[[ SOURCE DATA, beginning ]]
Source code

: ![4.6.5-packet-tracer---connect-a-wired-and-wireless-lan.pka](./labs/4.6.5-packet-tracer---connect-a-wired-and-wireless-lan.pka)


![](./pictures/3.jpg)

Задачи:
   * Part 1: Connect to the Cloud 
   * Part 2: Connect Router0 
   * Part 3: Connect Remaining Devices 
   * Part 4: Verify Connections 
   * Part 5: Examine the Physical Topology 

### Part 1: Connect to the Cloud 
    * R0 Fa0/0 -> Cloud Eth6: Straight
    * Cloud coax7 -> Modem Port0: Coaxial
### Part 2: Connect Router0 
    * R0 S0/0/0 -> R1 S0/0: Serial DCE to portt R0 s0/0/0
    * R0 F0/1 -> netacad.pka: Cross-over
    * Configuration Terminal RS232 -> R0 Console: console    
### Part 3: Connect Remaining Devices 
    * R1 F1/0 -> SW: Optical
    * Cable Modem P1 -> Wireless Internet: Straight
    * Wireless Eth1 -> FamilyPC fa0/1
[[ SOURCE DATA, end ]]
[[ SOURCE DATA, beginning ]]
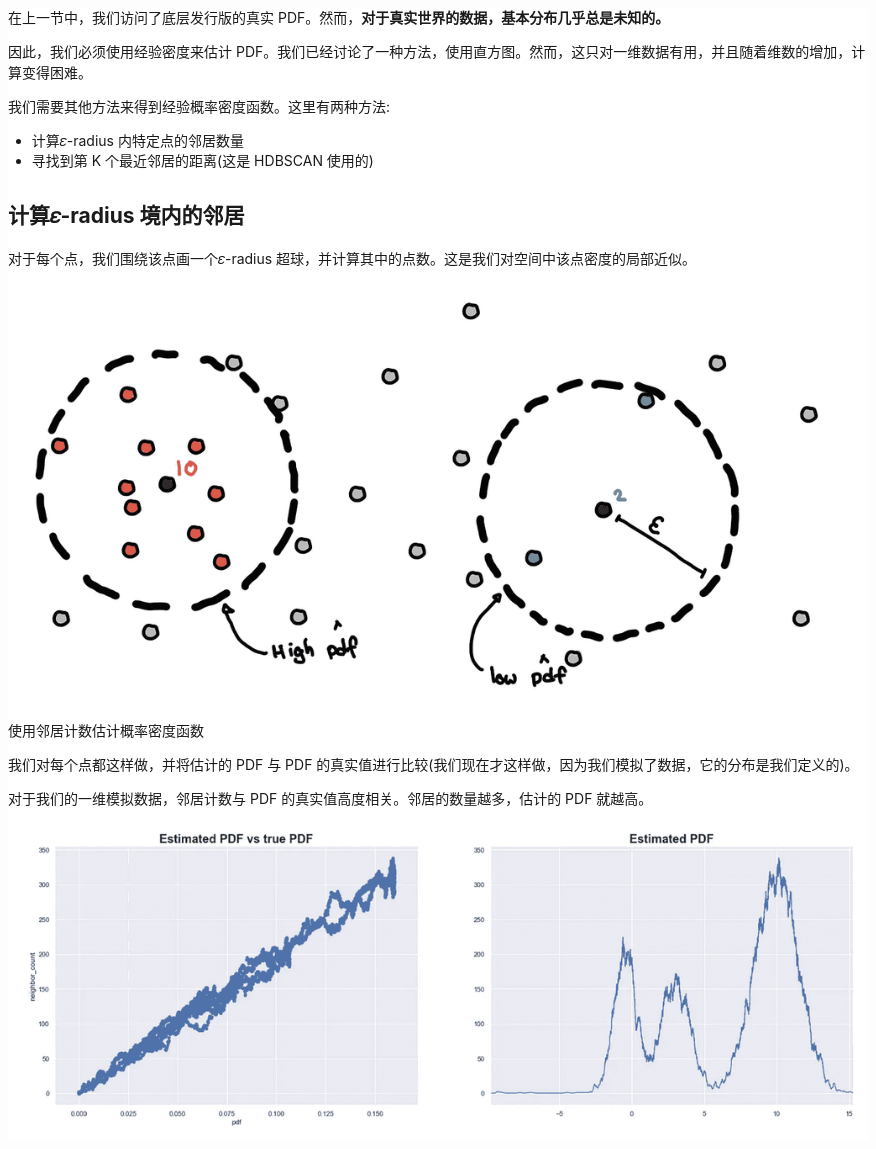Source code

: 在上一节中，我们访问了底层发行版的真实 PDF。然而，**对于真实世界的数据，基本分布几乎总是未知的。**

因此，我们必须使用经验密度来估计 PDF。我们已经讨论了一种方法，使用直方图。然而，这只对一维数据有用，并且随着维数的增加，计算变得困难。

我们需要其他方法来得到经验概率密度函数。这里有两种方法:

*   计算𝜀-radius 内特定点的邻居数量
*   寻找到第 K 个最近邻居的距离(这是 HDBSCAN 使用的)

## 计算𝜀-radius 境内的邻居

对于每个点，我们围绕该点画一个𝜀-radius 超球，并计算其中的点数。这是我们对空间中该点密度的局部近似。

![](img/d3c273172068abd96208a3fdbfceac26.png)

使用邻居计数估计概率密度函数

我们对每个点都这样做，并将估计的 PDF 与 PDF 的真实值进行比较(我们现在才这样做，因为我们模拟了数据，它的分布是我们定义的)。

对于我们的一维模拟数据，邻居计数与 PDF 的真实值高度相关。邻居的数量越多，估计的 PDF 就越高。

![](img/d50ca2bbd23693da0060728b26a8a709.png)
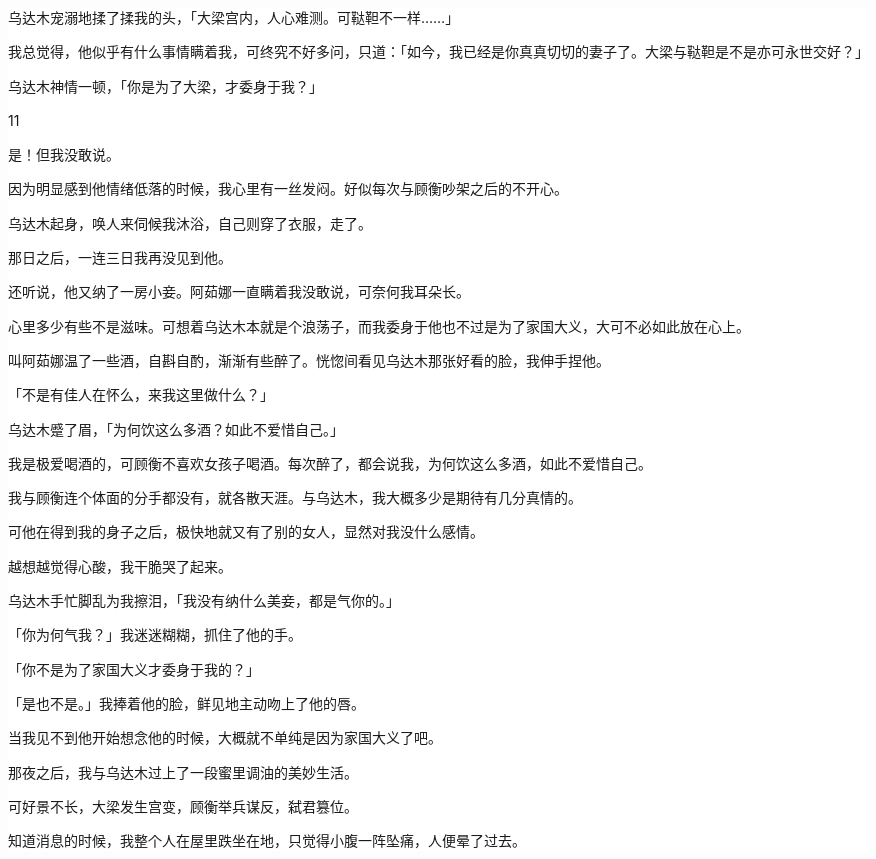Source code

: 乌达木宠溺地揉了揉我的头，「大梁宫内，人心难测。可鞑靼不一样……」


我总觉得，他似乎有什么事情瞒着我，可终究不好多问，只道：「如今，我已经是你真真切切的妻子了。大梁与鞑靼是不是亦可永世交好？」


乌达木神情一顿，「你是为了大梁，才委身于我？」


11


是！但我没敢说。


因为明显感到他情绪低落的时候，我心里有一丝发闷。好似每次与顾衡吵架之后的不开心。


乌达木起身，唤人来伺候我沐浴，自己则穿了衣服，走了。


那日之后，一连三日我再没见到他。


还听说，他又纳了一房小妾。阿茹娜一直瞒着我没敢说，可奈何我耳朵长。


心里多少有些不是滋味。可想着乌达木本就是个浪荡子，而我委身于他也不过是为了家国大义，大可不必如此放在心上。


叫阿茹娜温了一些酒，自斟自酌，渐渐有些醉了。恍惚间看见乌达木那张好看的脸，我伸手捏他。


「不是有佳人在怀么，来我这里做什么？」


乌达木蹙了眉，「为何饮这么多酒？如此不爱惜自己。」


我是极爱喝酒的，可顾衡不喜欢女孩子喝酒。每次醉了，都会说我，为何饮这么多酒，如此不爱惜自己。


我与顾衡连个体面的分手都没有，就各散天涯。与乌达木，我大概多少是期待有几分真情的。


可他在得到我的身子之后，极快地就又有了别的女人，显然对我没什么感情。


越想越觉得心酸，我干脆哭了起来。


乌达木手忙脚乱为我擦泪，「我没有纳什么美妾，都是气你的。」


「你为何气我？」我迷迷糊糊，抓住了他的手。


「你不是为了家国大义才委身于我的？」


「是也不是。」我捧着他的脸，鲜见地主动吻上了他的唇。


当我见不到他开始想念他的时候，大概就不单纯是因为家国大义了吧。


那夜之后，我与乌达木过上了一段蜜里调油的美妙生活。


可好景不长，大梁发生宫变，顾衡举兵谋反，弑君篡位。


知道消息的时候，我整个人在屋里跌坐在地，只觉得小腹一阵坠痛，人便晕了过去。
[[ SOURCE DATA, end ]]
[[ SOURCE DATA, beginning ]]
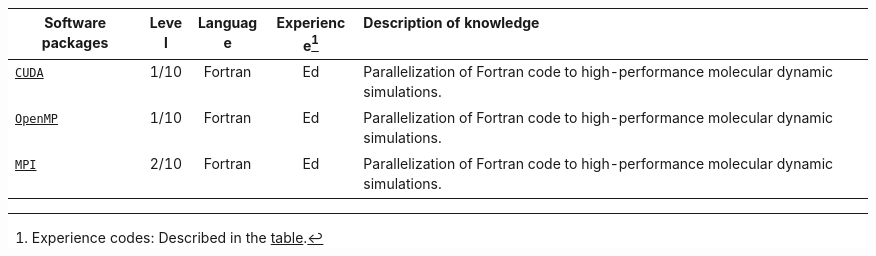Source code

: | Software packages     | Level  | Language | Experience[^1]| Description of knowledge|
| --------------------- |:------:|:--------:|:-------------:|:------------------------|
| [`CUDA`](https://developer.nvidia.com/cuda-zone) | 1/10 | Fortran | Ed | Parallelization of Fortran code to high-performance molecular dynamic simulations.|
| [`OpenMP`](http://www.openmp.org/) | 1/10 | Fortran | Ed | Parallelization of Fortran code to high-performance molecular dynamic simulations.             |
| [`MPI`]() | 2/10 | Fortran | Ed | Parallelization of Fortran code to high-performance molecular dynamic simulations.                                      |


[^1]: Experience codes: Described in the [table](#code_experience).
[[ SOURCE DATA, end ]]
**WHAT NEEDS TO BE DONE**
Please report each line of the rows above that contains the string "为何饮这么多酒", treating uppercase and lowercase as different.

**WRITTEN SOLUTION**
乌达木蹙了眉，「为何饮这么多酒？如此不爱惜自己。」
我是极爱喝酒的，可顾衡不喜欢女孩子喝酒。每次醉了，都会说我，为何饮这么多酒，如此不爱惜自己。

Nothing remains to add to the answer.